# catching and filleting sheepshead



## logandorn96

Any tips of what hooks, bait, and tackle to use in catching them?

I mean i catch them all the time without targeting them but i have been lately seeing them everywhere.
Any lures or cheap bait that works great?
What hooks or terminal tackle makes it easier to catch?

Any techniques?

ALso filleting them, i know there pretty hard to fillet any tips?


----------



## Brett

Capt. Mel explains it well...

http://capmel.com/pursuing_the_lowly_sheepshead.htm

I target them on the sand at the bottom edge of oyster bars at low tide.
You can watch them as they nose around the edge of the shell, they even tail.
It's really sight fishing as you can watch the take and set the hook.
Spinning tackle with a sliding 1/8 ounce egg sinker and a long shank j hook
tipped with fresh shrimp or a fiddler crab works well.


Cleaning made easy...

[media]http://www.youtube.com/watch?v=97LhwMX-QvI[/media]


----------



## logandorn96

now fiddlers are the ones with the giant claw


----------



## Brett

I wouldn't call it giant, larger, yeah...


----------



## logandorn96

Just thought id let you know i wrecked on the sheeps with a total of 14 between me and my other 2 friends


----------



## Brett

So? Where's the report and pics?


----------



## cutrunner

Fidler crabs work ok, shrimp works ok, but if you really want the perfect bait , crack open about fifteen hermit crabs then go see what happens (snapper love them like crack also).. Old trick from some of my friends from Saba.


----------



## logandorn96

hsahaha thanks, but we were on a private marina that were not supposed to fish so we constantly had to move an throw the fish back quick cause the dock masters were always walking up and down the dock. Next time for sure


----------



## cutrunner

Youngskipper: check your pms bro!


----------

###

Reproduce the portion of the sheepshead fishing thread between "I mean i catch" and "fillet any tips?", inclusive.

Data records:

###

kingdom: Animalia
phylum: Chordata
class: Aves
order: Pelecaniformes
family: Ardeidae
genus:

###

**RESULT**
I mean i catch them all the time without targeting them but i have been lately seeing them everywhere.
Any lures or cheap bait that works great?
What hooks or terminal tackle makes it easier to catch?

Any techniques?

ALso filleting them, i know there pretty hard to fillet any tips?